## Exercise requirements
a. In the Otamatea Eco-village text below, how long had the two families who had already built been living there as of June 2000?
b. Rewrite the paragraph of the Otamatea Eco-village text that begins "Sharna & Kapil's unit" as a short bulleted list that keeps its main facts.
c. Say whether each statement agrees with the Otamatea Eco-village text. Answer yes or no and quote the deciding words of the text.
(i) Robert says his family plans to build in earth brick and recycled materials.
(ii) Robert's parents plan to build on the far side of the Otamatea River.
(iii) Kapil's barn/studio/workshop has a name.
>> Begin Document passage
In June 2000, the Eco-villagers got together the following info on their venture. At that point two families had built and had been living there for over a year, with five others putting their plans into action. With all the hurdles to purchase the land, gain Resource Consent, and divide the land using Unit Titles having been successfully jumped, there was a new emphasis - building dwellings, creating gardens and community.

The Eco-villagers

Marijke, Robert & two children: Robert says "We have been involved with the village for four years and plan to build in earth brick and recycled materials. My parents plan to build next door. Our strong interests are in revegetation, involvement in community ventures such as the greenhouse, developing the village's educational potential (especially for children), and, as boaties, enjoying water activities on the Otamatea River."

Site of Otamatea Eco-village, before building and road construction.
Sharna & Kapil's unit: Sharna "Our land contained both wetlands and dry spots, slopes and hollows, which meant that the land itself suggested where ponds and buildings were placed, and where gardens might do well. Incorporating spiritual ideals within our physical structures is important to us so spaces were planned for meditation, contemplation and healing. It is our belief that what we surround ourselves with can awaken connections to the sacredness in life and support our personal spiritual growth." They have many projects underway including orchards, subtropicals, herb spiral, edible hedgerows. "We're working hard, having fun and feeling much healthier and happier" says Sharna.

Kapil: "Like most of what we've been doing on our land, the design and building process of the barn/studio/workshop - called Wakawhenua - Earthship - has been intuitive and organic. We feel the building is very much part of our outer skin and needs to embody and express how we feel about life and the world". Their main building elements are old power poles, Econobarn arches, various timbers, mud in-situ adobe walls, mud floors, ferro cement, Onduline roof, recycled bricks, bottles, times - all yet to be adorned with copious mosaics and sculptures. To sum up his philosophy Kapil quotes Hundertwasser's eloquent words "Beauty is not a luxury".
>> End Document passage
>> Begin Stored records
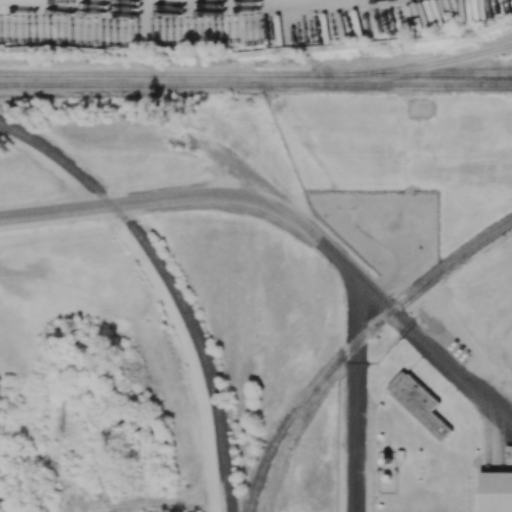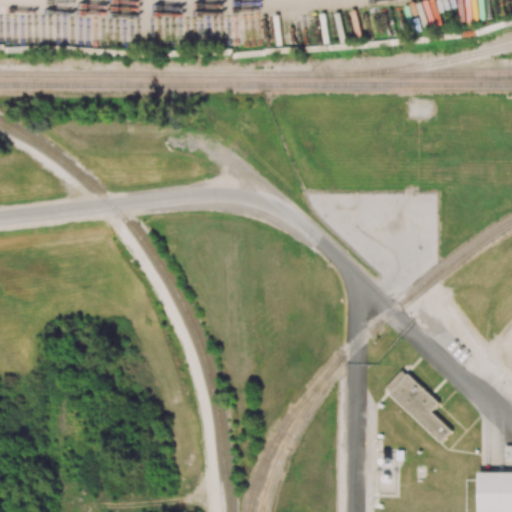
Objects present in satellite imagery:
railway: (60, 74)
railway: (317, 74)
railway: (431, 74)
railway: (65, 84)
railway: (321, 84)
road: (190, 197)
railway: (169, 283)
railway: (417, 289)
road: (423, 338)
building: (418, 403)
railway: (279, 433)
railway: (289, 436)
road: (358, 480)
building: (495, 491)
>> End Stored records
>> Begin Stored records
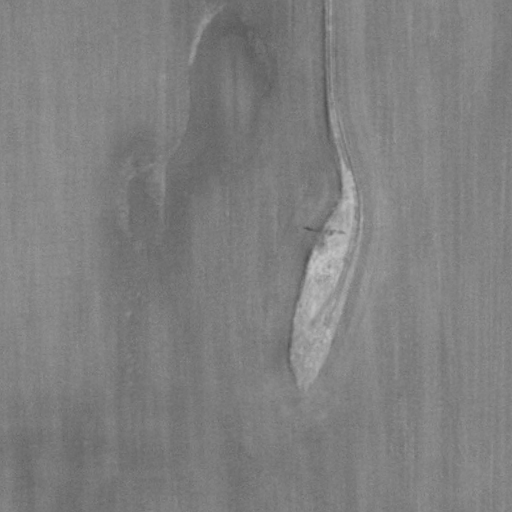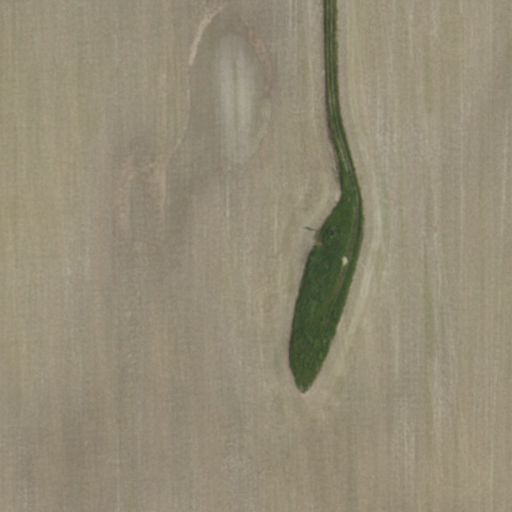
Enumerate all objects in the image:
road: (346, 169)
>> End Stored records
>> Begin Stored records
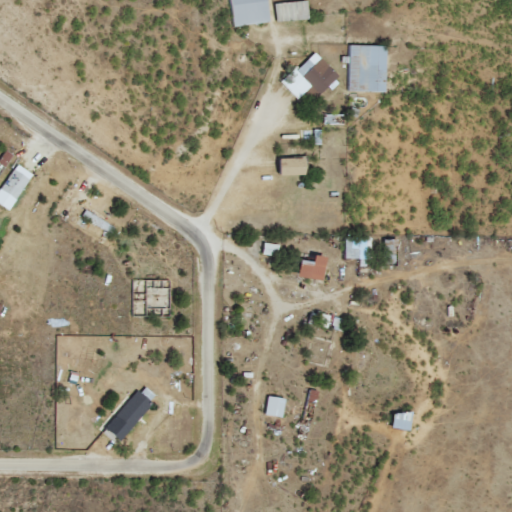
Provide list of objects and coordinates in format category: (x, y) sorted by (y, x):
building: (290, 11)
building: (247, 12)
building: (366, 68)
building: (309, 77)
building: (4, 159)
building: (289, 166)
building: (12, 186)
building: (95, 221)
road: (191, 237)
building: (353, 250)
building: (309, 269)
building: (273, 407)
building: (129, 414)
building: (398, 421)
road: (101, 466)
>> End Stored records
## Task-by-task outputs
a. Over a year.

b.
- The land had wetlands and dry spots, slopes and hollows. These features suggested where ponds, buildings and gardens should go.
- Spiritual ideals matter to Sharna and Kapil, so they planned spaces for meditation, contemplation and healing.
- They believe their surroundings can awaken connections to the sacredness in life and support their spiritual growth.
- Their projects underway include orchards, subtropicals, a herb spiral and edible hedgerows.
- Sharna says they are working hard, having fun and feeling much healthier and happier.

c.
(i) Yes: "plan to build in earth brick and recycled materials"
(ii) No: "My parents plan to build next door."
(iii) Yes: "called Wakawhenua - Earthship"